WHAT YOU ARE ASKED TO DO:
Copy the lines below word for word, leaving out the pictures.

RECORDS TO PROCESS:
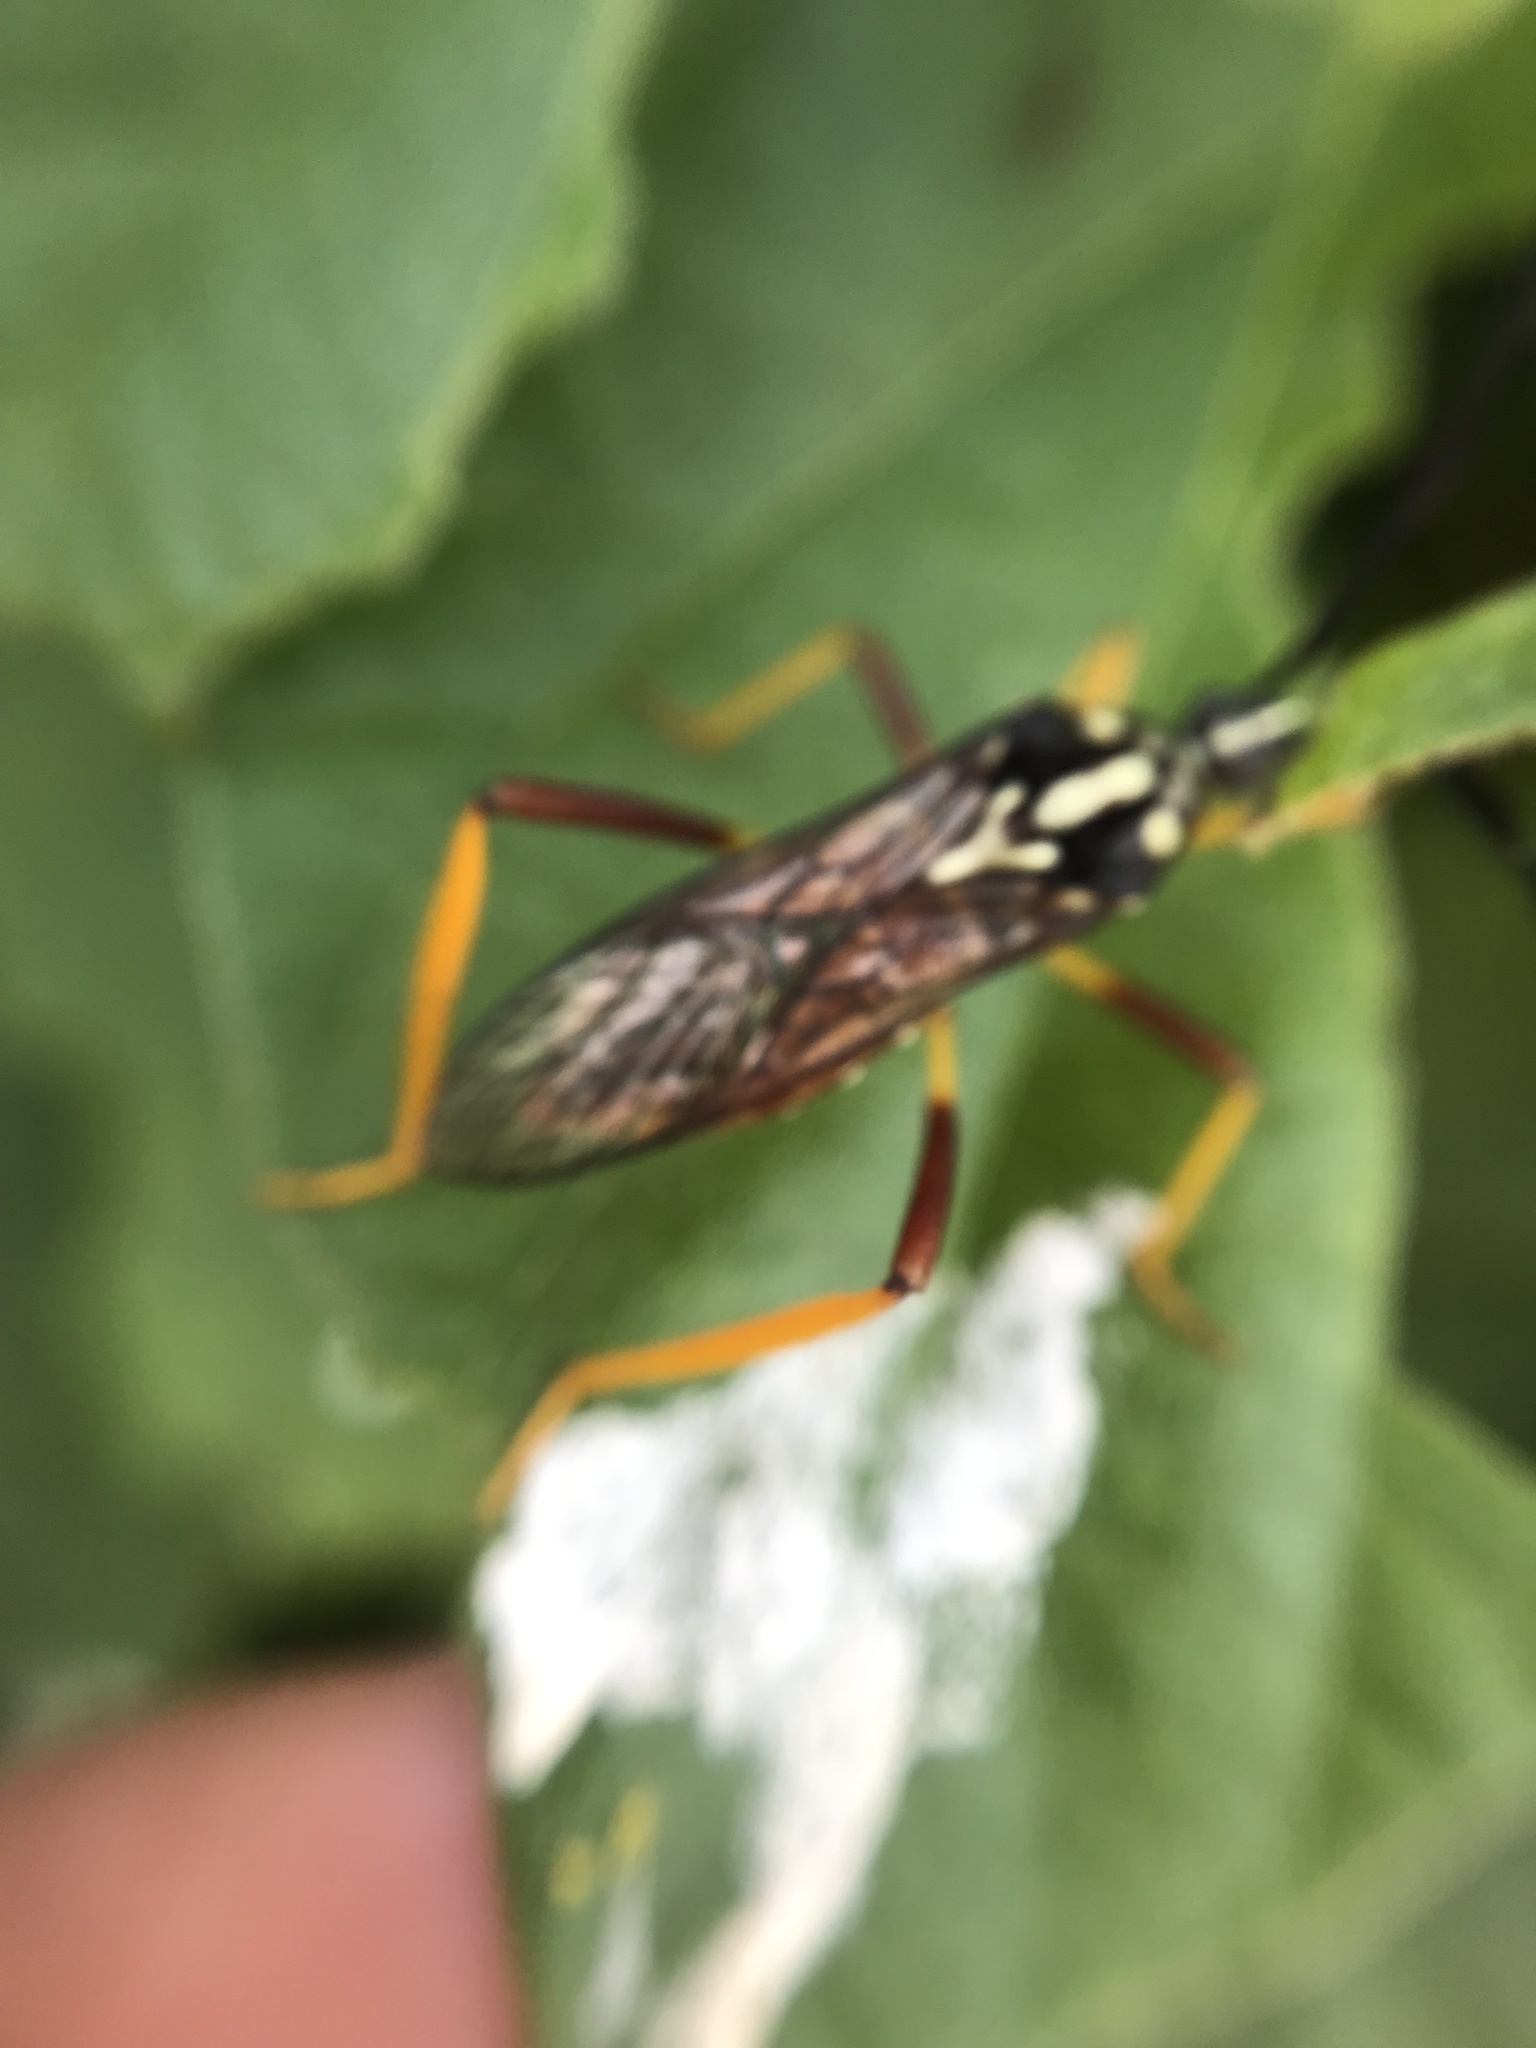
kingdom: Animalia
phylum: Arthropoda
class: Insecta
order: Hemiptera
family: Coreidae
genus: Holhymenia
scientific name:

EXPECTED OUTPUT:
kingdom: Animalia
phylum: Arthropoda
class: Insecta
order: Hemiptera
family: Coreidae
genus: Holhymenia
scientific name:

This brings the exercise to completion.